#### PROBLEM TO SOLVE:
Say the number of lines in the records below that hold the word "type", and only that number.
BEGIN RECORDS TO USE
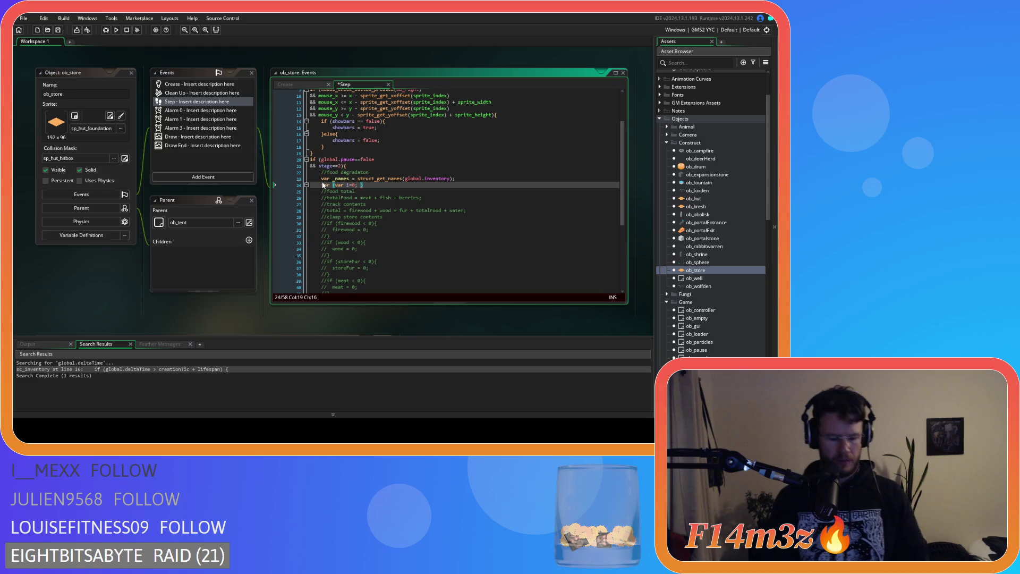
{"action": "type", "text": "i"}
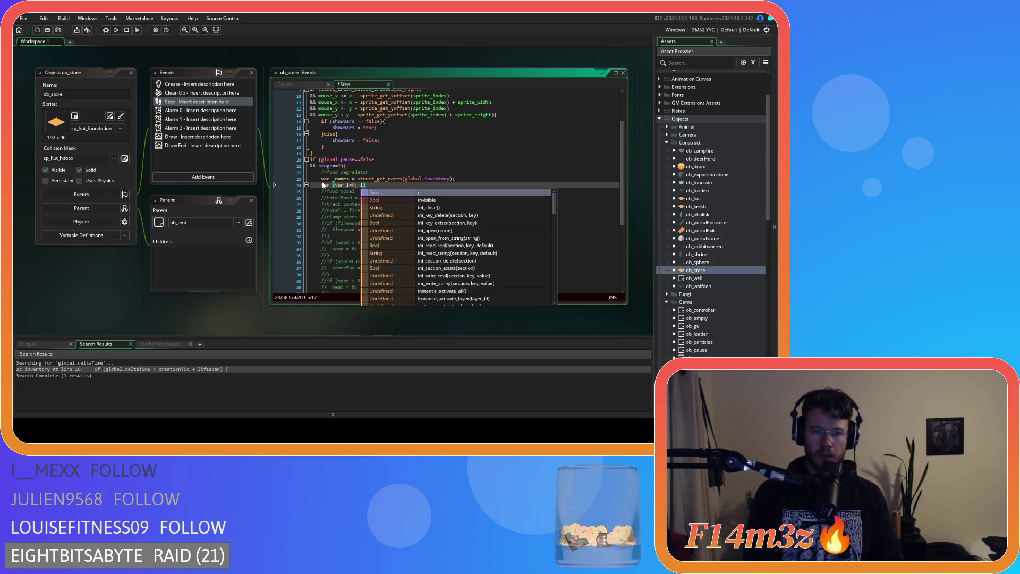
{"action": "type", "text": "<"}
{"action": "key", "text": "BackSpace"}
{"action": "type", "text": "<"}
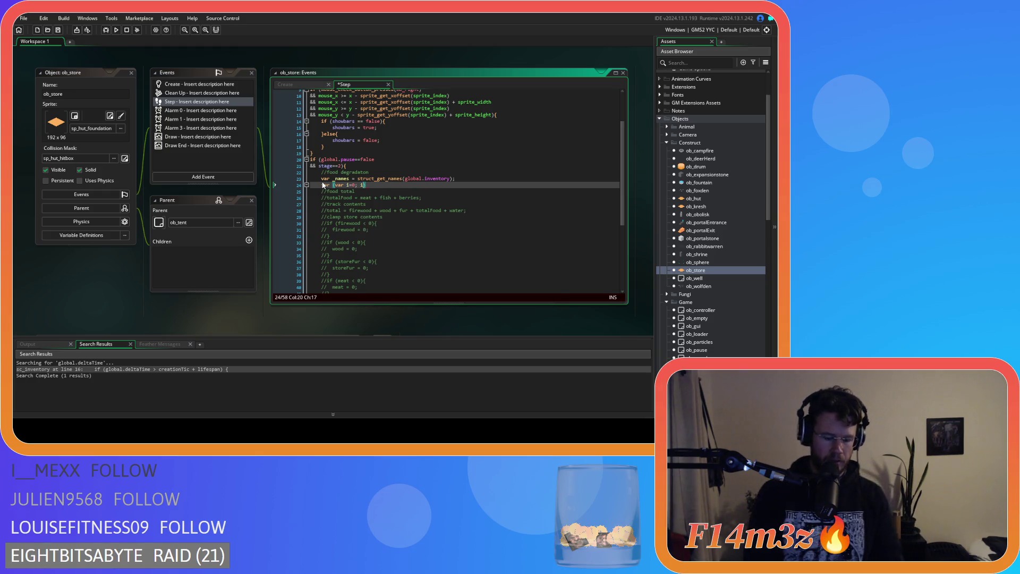
{"action": "type", "text": "arra"}
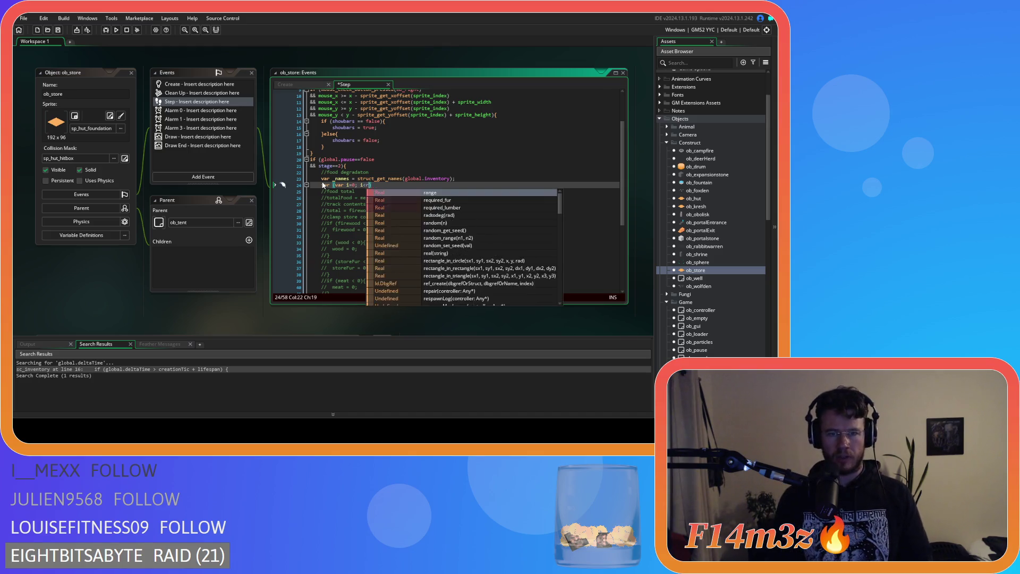
{"action": "type", "text": "y_le"}
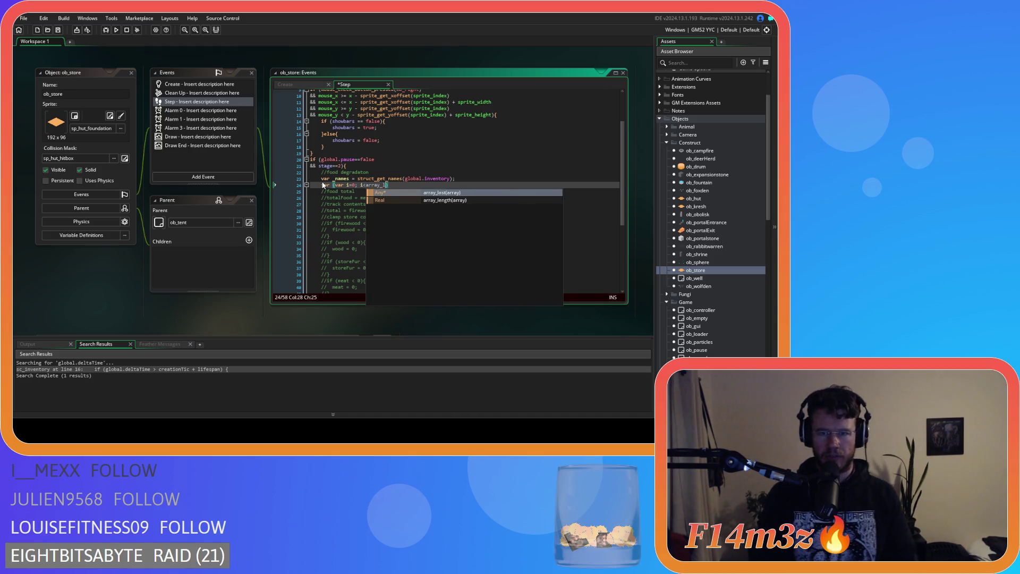
{"action": "key", "text": "Return"}
{"action": "type", "text": "_names)"}
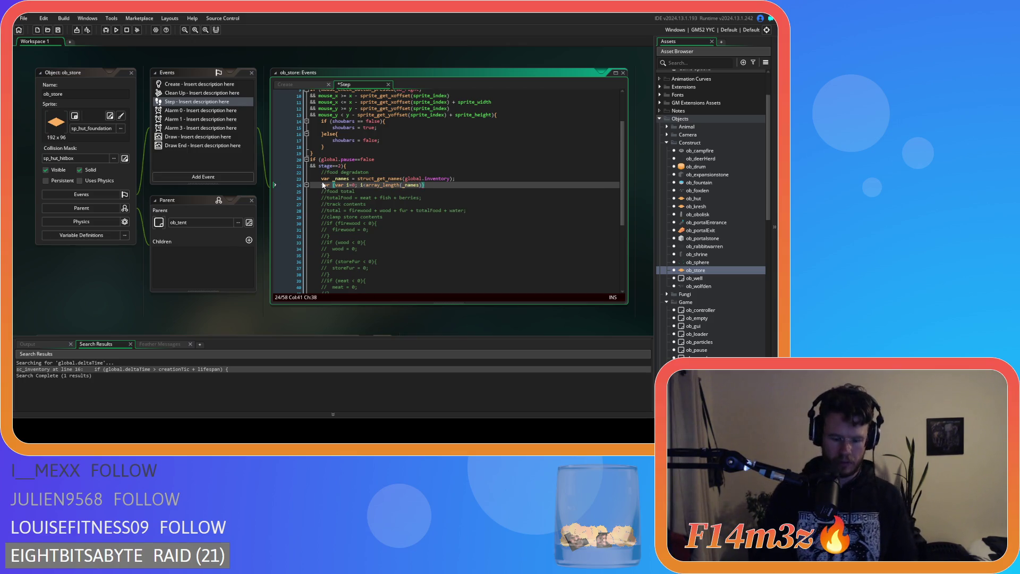
{"action": "type", "text": "; i++"}
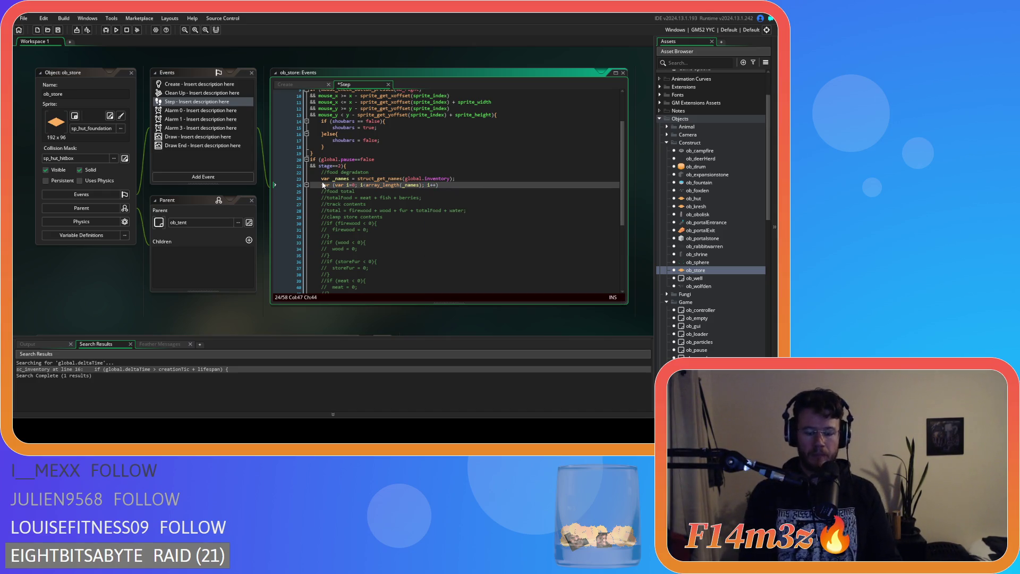
{"action": "key", "text": "Return"}
{"action": "key", "text": "Return"}
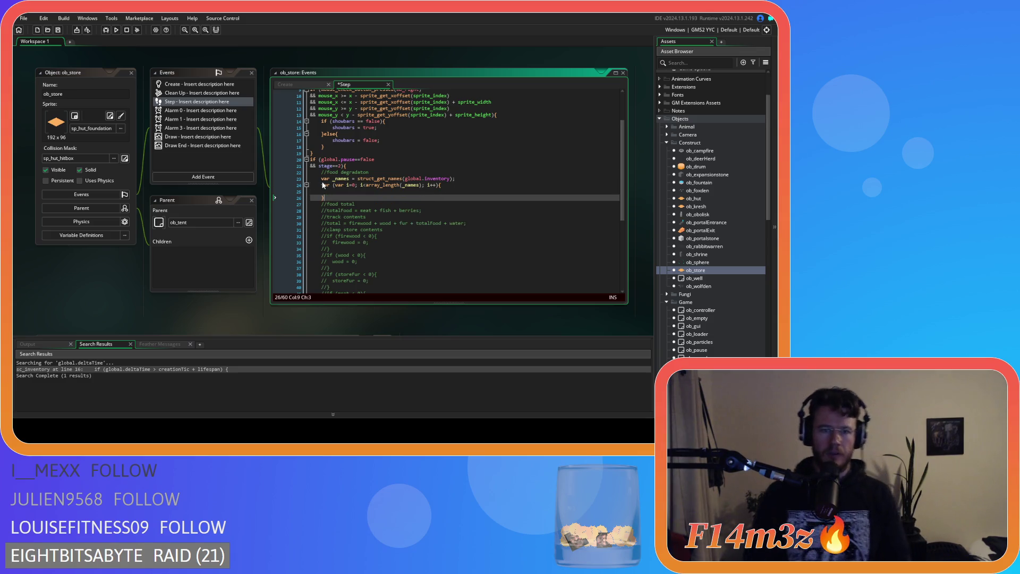
{"action": "key", "text": "ctrl+s"}
{"action": "mouse_move", "coordinate": [372, 184]}
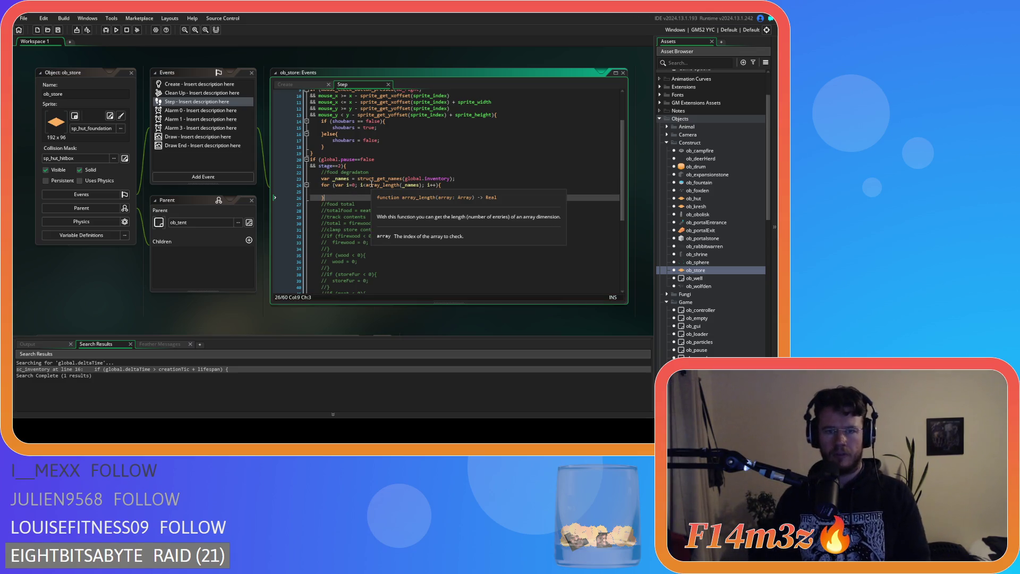
{"action": "left_click", "coordinate": [374, 189]}
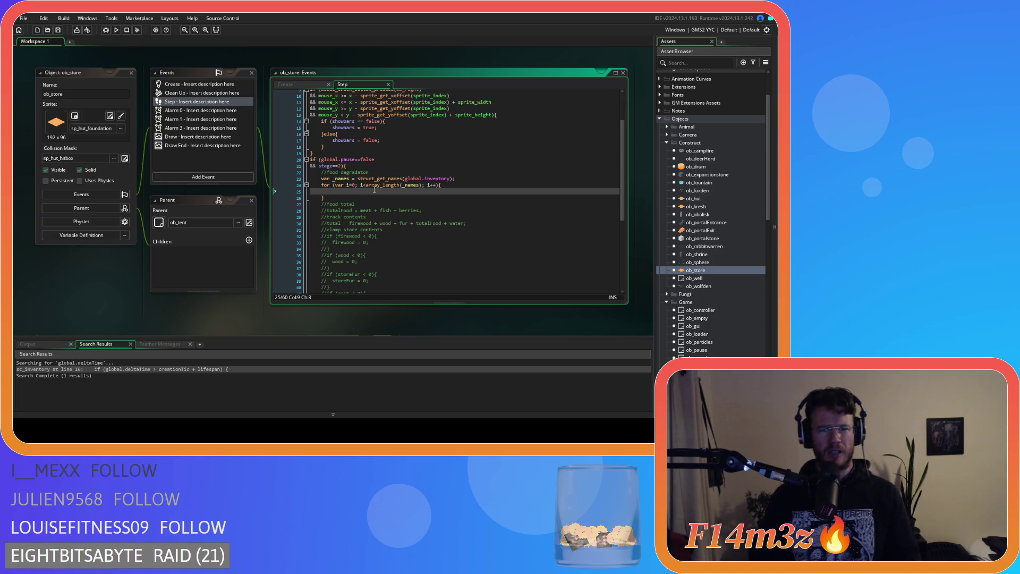
Close the struct_get_names documentation and begin typing a struct call on a new line under _names.
{"action": "mouse_move", "coordinate": [379, 176]}
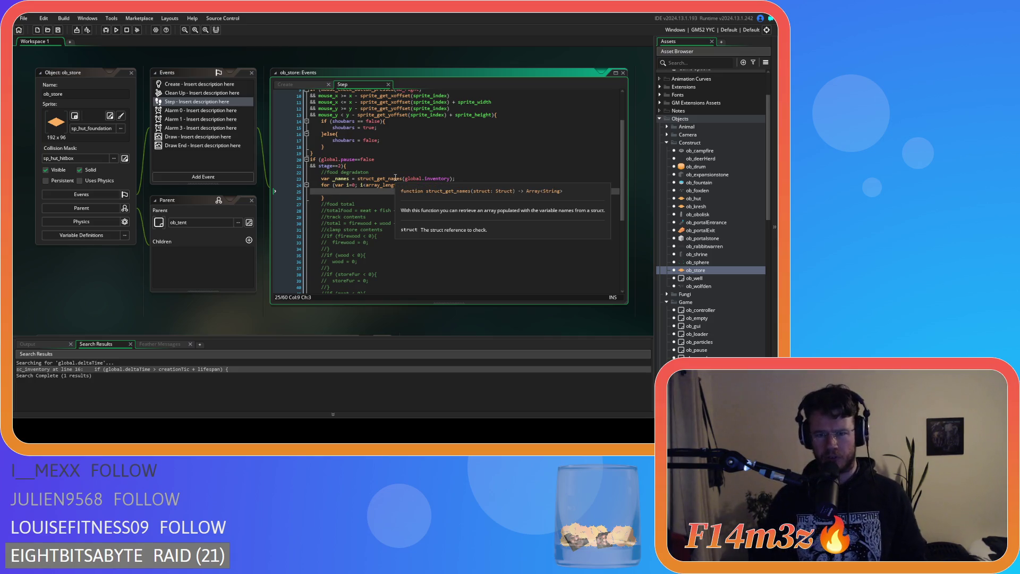
{"action": "left_click", "coordinate": [395, 179]}
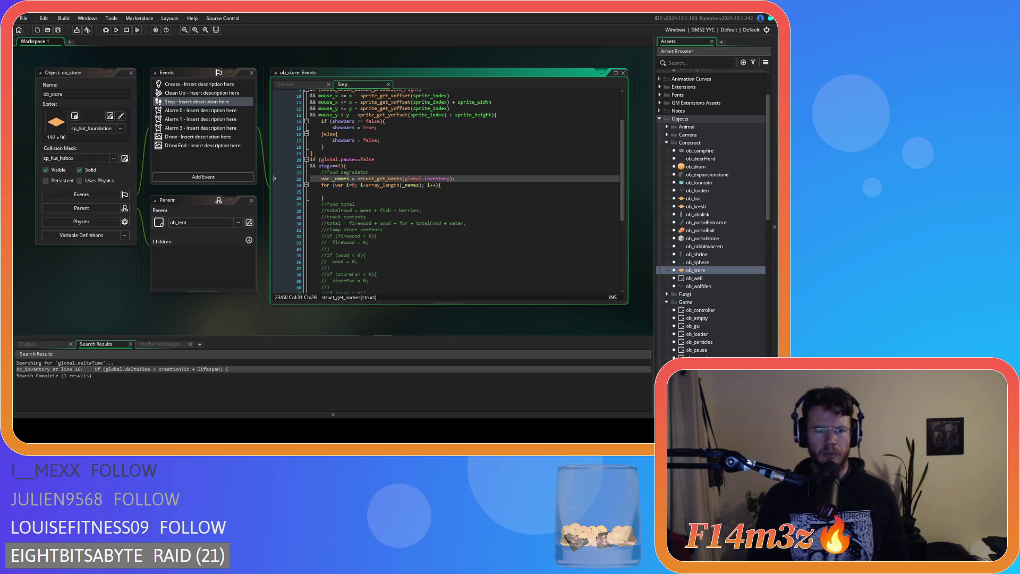
{"action": "left_click", "coordinate": [387, 192]}
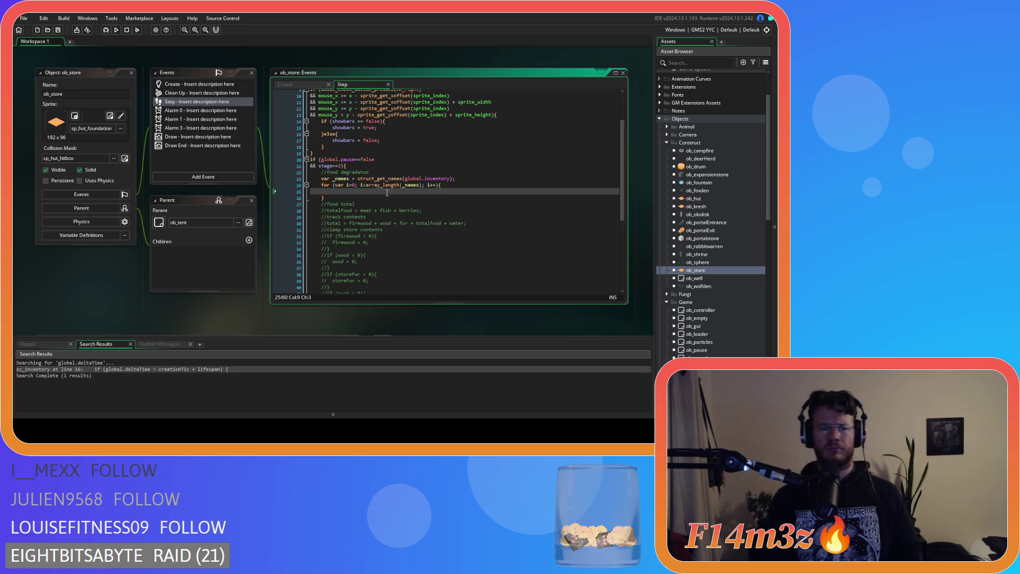
{"action": "left_click", "coordinate": [455, 178]}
END RECORDS TO USE
#### RESULT OF THIS TASK:
7